A queda acompanha uma tendência observada em grande parte das universidades brasileiras. Das 52 instituições do país incluídas na lista deste ano, 45 perderam posições, o equivalente a 87% do total. Apenas cinco avançaram no ranking e duas permaneceram estáveis.
O levantamento avalia mais de 21 mil universidades em todo o mundo e classifica as duas mil melhores. Os critérios incluem desempenho acadêmico de ex-alunos, qualificação do corpo docente, produção científica e empregabilidade dos graduados.
Segundo o CWUR, a principal fragilidade das universidades brasileiras está na área de pesquisa. Ao todo, 44 instituições do país registraram queda nesse indicador, que considera volume de publicações, presença em periódicos de destaque e impacto das pesquisas medido por citações científicas.
Para o presidente do CWUR, Nadim Mahassen, o resultado reflete anos de financiamento insuficiente para a educação superior e para a pesquisa científica, além da crescente competição internacional com universidades de países que ampliaram os investimentos no setor.

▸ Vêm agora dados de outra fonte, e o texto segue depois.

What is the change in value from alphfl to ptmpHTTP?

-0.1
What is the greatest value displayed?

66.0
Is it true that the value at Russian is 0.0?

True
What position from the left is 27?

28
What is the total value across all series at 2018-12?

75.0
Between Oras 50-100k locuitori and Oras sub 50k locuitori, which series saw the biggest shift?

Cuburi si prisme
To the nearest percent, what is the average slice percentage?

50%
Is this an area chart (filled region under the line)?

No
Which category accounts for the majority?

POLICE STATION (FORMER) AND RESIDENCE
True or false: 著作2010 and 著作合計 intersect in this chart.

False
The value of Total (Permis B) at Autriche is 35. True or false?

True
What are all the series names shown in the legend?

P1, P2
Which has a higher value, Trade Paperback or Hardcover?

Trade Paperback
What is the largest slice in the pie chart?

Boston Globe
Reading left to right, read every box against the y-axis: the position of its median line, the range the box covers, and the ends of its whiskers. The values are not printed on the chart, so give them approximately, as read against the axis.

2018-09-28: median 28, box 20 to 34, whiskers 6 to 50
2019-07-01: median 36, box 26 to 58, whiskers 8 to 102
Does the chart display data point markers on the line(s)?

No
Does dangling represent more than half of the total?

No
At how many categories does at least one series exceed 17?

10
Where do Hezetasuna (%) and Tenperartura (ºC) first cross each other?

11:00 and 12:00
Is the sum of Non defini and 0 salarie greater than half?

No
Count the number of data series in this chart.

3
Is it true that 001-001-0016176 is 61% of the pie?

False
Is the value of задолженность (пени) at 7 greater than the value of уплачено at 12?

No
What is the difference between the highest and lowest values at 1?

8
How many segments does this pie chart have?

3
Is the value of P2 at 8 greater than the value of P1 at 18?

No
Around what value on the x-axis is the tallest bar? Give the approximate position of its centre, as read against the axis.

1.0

Mesmo com o recuo, a UFRN permanece entre as mil melhores universidades do mundo. No cenário nacional, a liderança continua com a Universidade de São Paulo (USP), seguida pela Universidade Federal do Rio de Janeiro (UFRJ) e pela Universidade Estadual de Campinas (Unicamp), que também registraram queda de posições nesta edição do ranking.
O desempenho brasileiro contrasta com o avanço de países como a China, onde 98% das universidades avaliadas melhoraram suas posições, impulsionadas por políticas de investimento contínuo em ensino superior e pesquisa.